EXERCISE DESCRIPTION: Rewrite the text of every entry, substituting "KUNDENDIENST" for "KUNDENSERVICE" and leaving everything else unchanged. Omit the pictures from your answer.

----------

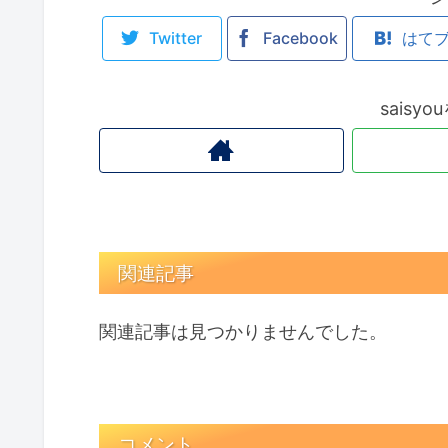
Twitter
Facebook
はて
saisy
関連記事
関連記事は見つかりませんでした。
コメント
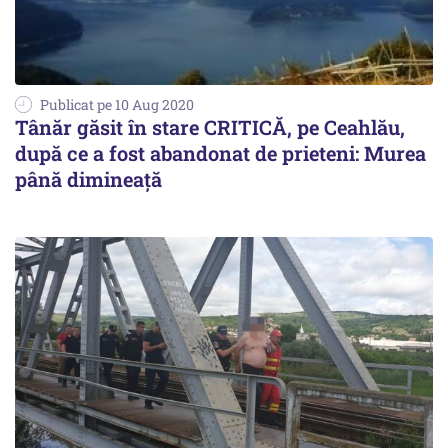
Publicat pe 10 Aug 2020
Tânăr găsit în stare CRITICĂ, pe Ceahlău,
după ce a fost abandonat de prieteni: Murea
până dimineață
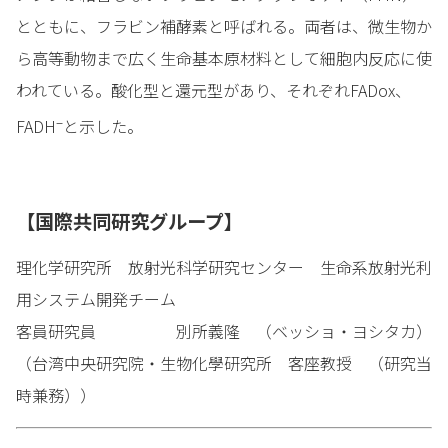
とともに、フラビン補酵素と呼ばれる。両者は、微生物か
ら高等動物まで広く生命基本原材料として細胞内反応に使
われている。酸化型と還元型があり、それぞれFADox、
–
FADH
と示した。
【国際共同研究グループ】
理化学研究所 放射光科学研究センター 生命系放射光利
用システム開発チーム
客員研究員 別所義隆 （ベッショ・ヨシタカ）
（台湾中央研究院・生物化學研究所 客座教授 （研究当
時兼務））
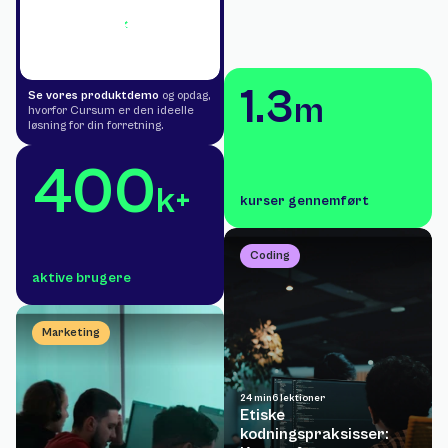
1.3
Se vores produktdemo
og opdag, 
m
hvorfor Cursum er den ideelle 
løsning for din forretning.
400
k+
kurser gennemført
Coding
aktive brugere
Marketing
24 min
6 lektioner
Etiske 
kodningspraksisser: 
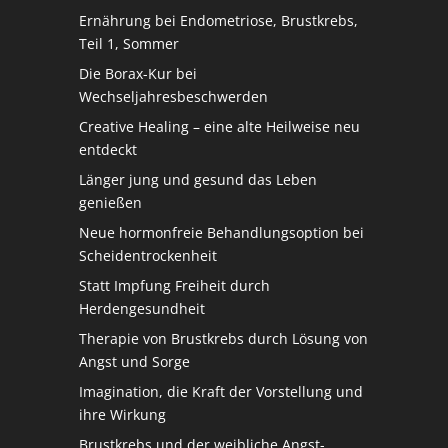
Ernährung bei Endometriose, Brustkrebs,
Teil 1, Sommer
Die Borax-Kur bei
Wechseljahresbeschwerden
Creative Healing – eine alte Heilweise neu
entdeckt
Länger jung und gesund das Leben
genießen
Neue hormonfreie Behandlungsoption bei
Scheidentrockenheit
Statt Impfung Freiheit durch
Herdengesundheit
Therapie von Brustkrebs durch Lösung von
Angst und Sorge
Imagination, die Kraft der Vorstellung und
ihre Wirkung
Brustkrebs und der weibliche Angst-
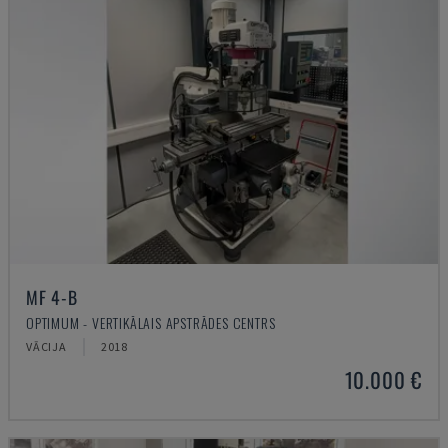
MF 4-B
OPTIMUM - VERTIKĀLAIS APSTRĀDES CENTRS
VĀCIJA
2018
10.000 €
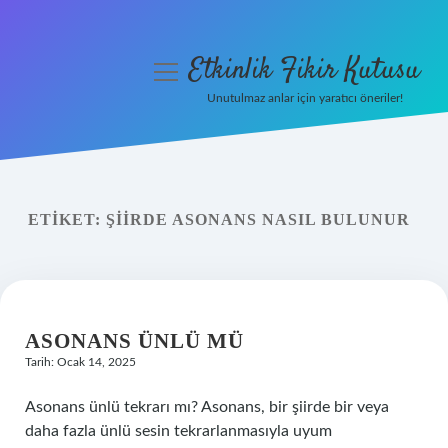
Etkinlik Fikir Kutusu
menüyü
aç
Unutulmaz anlar için yaratıcı öneriler!
Anasayfa
Gizlilik Politikası
ETIKET:
ŞIIRDE ASONANS NASIL BULUNUR
Yasal Uyarı
Hakkımızda
ASONANS ÜNLÜ MÜ
Tarih: Ocak 14, 2025
Asonans ünlü tekrarı mı? Asonans, bir şiirde bir veya
daha fazla ünlü sesin tekrarlanmasıyla uyum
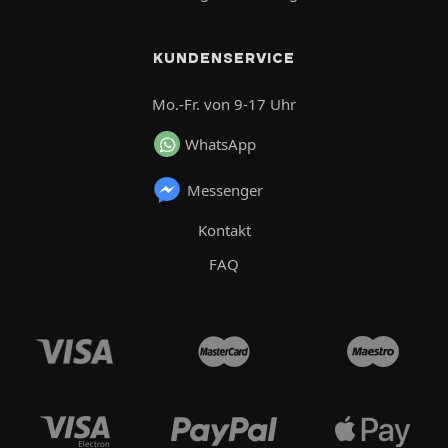
KUNDENSERVICE
Mo.-Fr. von 9-17 Uhr
WhatsApp
Messenger
Kontakt
FAQ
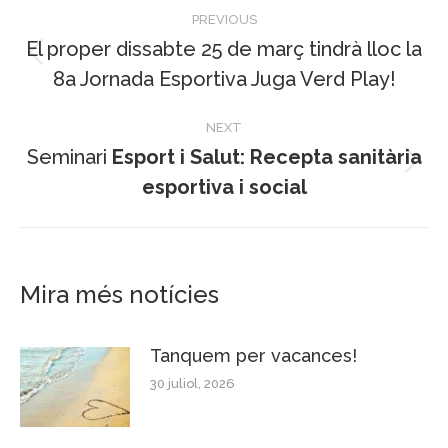
Post
PREVIOUS
navigation
El proper dissabte 25 de març tindrà lloc la
Previous
8a Jornada Esportiva Juga Verd Play!
post:
NEXT
Seminari
Esport i Salut: Recepta sanitària
Next
esportiva i social
post:
Mira més notícies
Tanquem per vacances!
30 juliol, 2026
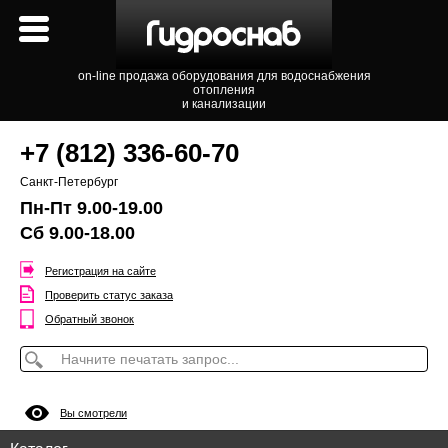
on-line продажа оборудования для водоснабжения
отопления
и канализации
+7 (812) 336-60-70
Санкт-Петербург
Пн-Пт 9.00-19.00
Сб 9.00-18.00
Регистрация на сайте
Проверить статус заказа
Обратный звонок
Вы смотрели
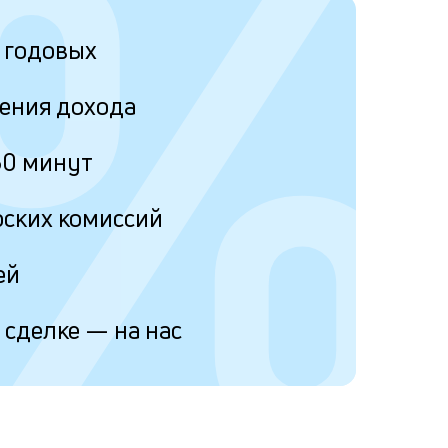
%
% годовых
ения дохода
30 минут
рских комиссий
ей
 сделке — на нас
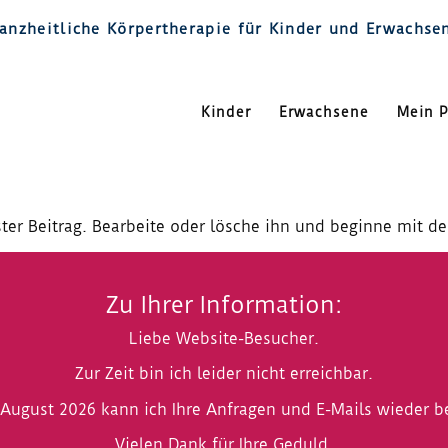
anzheitliche Körpertherapie für Kinder und Erwachse
Kinder
Erwachsene
Mein P
ter Beitrag. Bearbeite oder lösche ihn und beginne mit d
Zu Ihrer Information:
Liebe Website-Besucher.
Zur Zeit bin ich leider nicht erreichbar.
August 2026 kann ich Ihre Anfragen und E-Mails wieder b
Vielen Dank für Ihre Geduld.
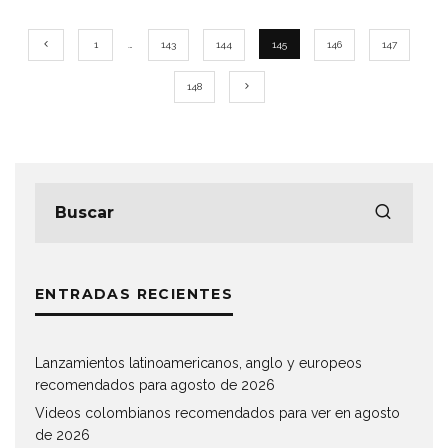
1
…
143
144
145
146
147
148
ENTRADAS RECIENTES
Lanzamientos latinoamericanos, anglo y europeos
recomendados para agosto de 2026
Videos colombianos recomendados para ver en agosto
de 2026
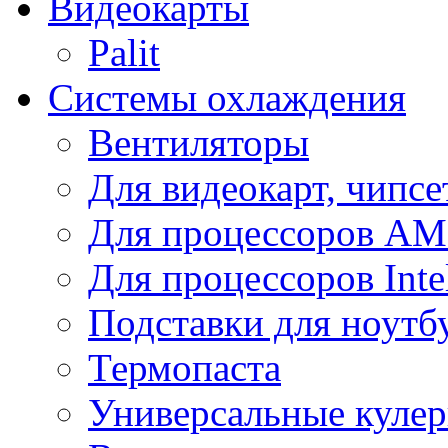
Видеокарты
Palit
Системы охлаждения
Вентиляторы
Для видеокарт, чипсе
Для процессоров A
Для процессоров Inte
Подставки для ноутб
Термопаста
Универсальные куле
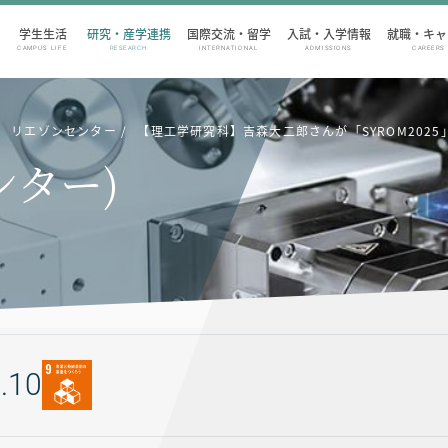
学生生活
研究・産学連携
国際交流・留学
入試・入学情報
就職・キャ
CAMPUS LIFE
RESEARCH
INTERNATIONAL
ADMISSIONS
CAREERS
リエゾンセンター
【理工学研究科】吉森大二郎さんが「SYROM2025」で「BR
ンター)
.10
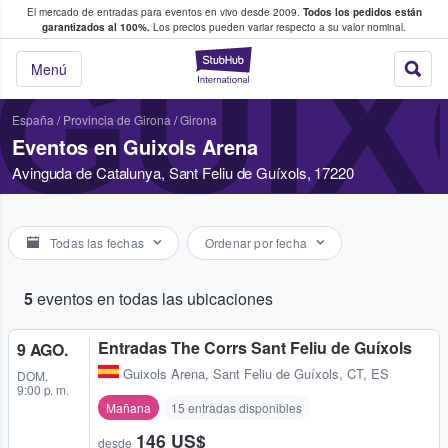
El mercado de entradas para eventos en vivo desde 2009.
Todos los pedidos están
 y venta de entradas entre fans
garantizados al 100%.
Los precios pueden variar respecto a su valor nominal.
GUIX
StubHub: compra y
Menú
España
/
Provincia de Girona
/
Girona
Eventos en Guixols Arena
Avinguda de Catalunya, Sant Feliu de Guíxols, 17220
Todas las fechas
Ordenar por fecha
5
eventos en todas las ubicaciones
Entradas The Corrs Sant Feliu de Guíxols
9 AGO.
Guixols Arena
,
Sant Feliu de Guíxols, CT, ES
DOM.
9:00 p. m.
Mañana
15 entradas disponibles
146 US$
desde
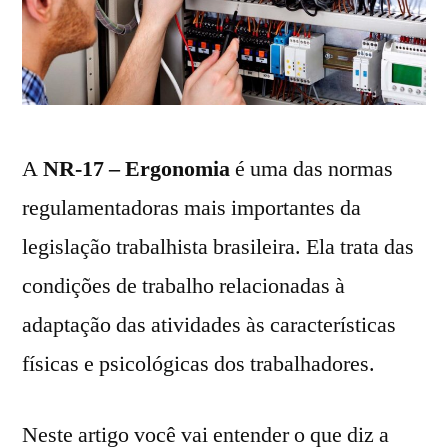
A
NR-17 – Ergonomia
é uma das normas
regulamentadoras mais importantes da
legislação trabalhista brasileira. Ela trata das
condições de trabalho relacionadas à
adaptação das atividades às características
físicas e psicológicas dos trabalhadores.
Neste artigo você vai entender o que diz a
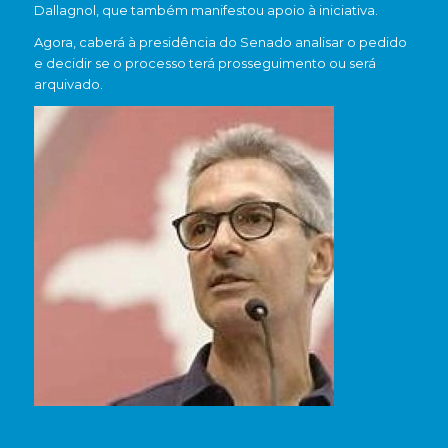
Dallagnol, que também manifestou apoio à iniciativa.
Agora, caberá à presidência do Senado analisar o pedido
e decidir se o processo terá prosseguimento ou será
arquivado.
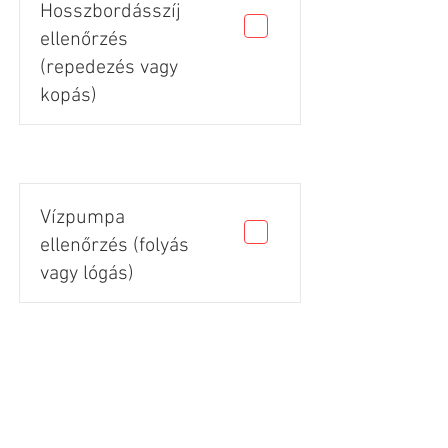
Hosszbordásszíj
ellenőrzés
(repedezés vagy
kopás)
Vízpumpa
ellenőrzés (folyás
vagy lógás)
Gumik állapota
(vágás, repedés,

----------

ANSWER BELOW:
Twitter
Facebook
はて
saisy
関連記事
関連記事は見つかりませんでした。
コメント
Publicat pe 10 Aug 2020
Tânăr găsit în stare CRITICĂ, pe Ceahlău,
după ce a fost abandonat de prieteni: Murea
până dimineață
とともに、フラビン補酵素と呼ばれる。両者は、微生物か
ら高等動物まで広く生命基本原材料として細胞内反応に使
われている。酸化型と還元型があり、それぞれFADox、
–
FADH
と示した。
【国際共同研究グループ】
理化学研究所 放射光科学研究センター 生命系放射光利
用システム開発チーム
客員研究員 別所義隆 （ベッショ・ヨシタカ）
（台湾中央研究院・生物化學研究所 客座教授 （研究当
時兼務））
1.3
Se vores produktdemo
og opdag, 
m
hvorfor Cursum er den ideelle 
løsning for din forretning.
400
k+
kurser gennemført
Coding
aktive brugere
Marketing
24 min
6 lektioner
Etiske 
kodningspraksisser: 
Ernährung bei Endometriose, Brustkrebs,
Teil 1, Sommer
Die Borax-Kur bei
Wechseljahresbeschwerden
Creative Healing – eine alte Heilweise neu
entdeckt
Länger jung und gesund das Leben
genießen
Neue hormonfreie Behandlungsoption bei
Scheidentrockenheit
Statt Impfung Freiheit durch
Herdengesundheit
Therapie von Brustkrebs durch Lösung von
Angst und Sorge
Imagination, die Kraft der Vorstellung und
ihre Wirkung
Brustkrebs und der weibliche Angst-
MF 4-B
OPTIMUM - VERTIKĀLAIS APSTRĀDES CENTRS
VĀCIJA
2018
10.000 €
Etkinlik Fikir Kutusu
menüyü
aç
Unutulmaz anlar için yaratıcı öneriler!
Anasayfa
Gizlilik Politikası
ETIKET:
ŞIIRDE ASONANS NASIL BULUNUR
Yasal Uyarı
Hakkımızda
ASONANS ÜNLÜ MÜ
Tarih: Ocak 14, 2025
Asonans ünlü tekrarı mı? Asonans, bir şiirde bir veya
daha fazla ünlü sesin tekrarlanmasıyla uyum
KUNDENDIENST
Mo.-Fr. von 9-17 Uhr
WhatsApp
Messenger
Kontakt
FAQ
Post
PREVIOUS
navigation
El proper dissabte 25 de març tindrà lloc la
Previous
8a Jornada Esportiva Juga Verd Play!
post:
NEXT
Seminari
Esport i Salut: Recepta sanitària
Next
esportiva i social
post:
Mira més notícies
Tanquem per vacances!
30 juliol, 2026
on-line продажа оборудования для водоснабжения
отопления
и канализации
+7 (812) 336-60-70
Санкт-Петербург
Пн-Пт 9.00-19.00
Сб 9.00-18.00
Регистрация на сайте
Проверить статус заказа
Обратный звонок
Вы смотрели
%
% годовых
ения дохода
30 минут
рских комиссий
ей
 сделке — на нас
anzheitliche Körpertherapie für Kinder und Erwachse
Kinder
Erwachsene
Mein P
ter Beitrag. Bearbeite oder lösche ihn und beginne mit d
Zu Ihrer Information:
Liebe Website-Besucher.
Zur Zeit bin ich leider nicht erreichbar.
August 2026 kann ich Ihre Anfragen und E-Mails wieder b
Vielen Dank für Ihre Geduld.
1
…
143
144
145
146
147
148
ENTRADAS RECIENTES
Lanzamientos latinoamericanos, anglo y europeos
recomendados para agosto de 2026
Videos colombianos recomendados para ver en agosto
de 2026
Видеокарты
Palit
Системы охлаждения
Вентиляторы
Для видеокарт, чипсе
Для процессоров A
Для процессоров Inte
Подставки для ноутб
Термопаста
Универсальные куле
学生生活
研究・産学連携
国際交流・留学
入試・入学情報
就職・キャ
CAMPUS LIFE
RESEARCH
INTERNATIONAL
ADMISSIONS
CAREERS
リエゾンセンター
【理工学研究科】吉森大二郎さんが「SYROM2025」で「BR
ンター)
.10
El mercado de entradas para eventos en vivo desde 2009.
Todos los pedidos están
 y venta de entradas entre fans
garantizados al 100%.
Los precios pueden variar respecto a su valor nominal.
GUIX
StubHub: compra y
Menú
España
/
Provincia de Girona
/
Girona
Eventos en Guixols Arena
Avinguda de Catalunya, Sant Feliu de Guíxols, 17220
Todas las fechas
Ordenar por fecha
5
eventos en todas las ubicaciones
Entradas The Corrs Sant Feliu de Guíxols
9 AGO.
Guixols Arena
,
Sant Feliu de Guíxols, CT, ES
DOM.
9:00 p. m.
Mañana
15 entradas disponibles
146 US$
desde
A
NR-17 – Ergonomia
é uma das normas
regulamentadoras mais importantes da
legislação trabalhista brasileira. Ela trata das
condições de trabalho relacionadas à
adaptação das atividades às características
físicas e psicológicas dos trabalhadores.
Neste artigo você vai entender o que diz a
Dallagnol, que também manifestou apoio à iniciativa.
Agora, caberá à presidência do Senado analisar o pedido
e decidir se o processo terá prosseguimento ou será
arquivado.
Hosszbordásszíj
ellenőrzés
(repedezés vagy
kopás)
Vízpumpa
ellenőrzés (folyás
vagy lógás)
Gumik állapota
(vágás, repedés,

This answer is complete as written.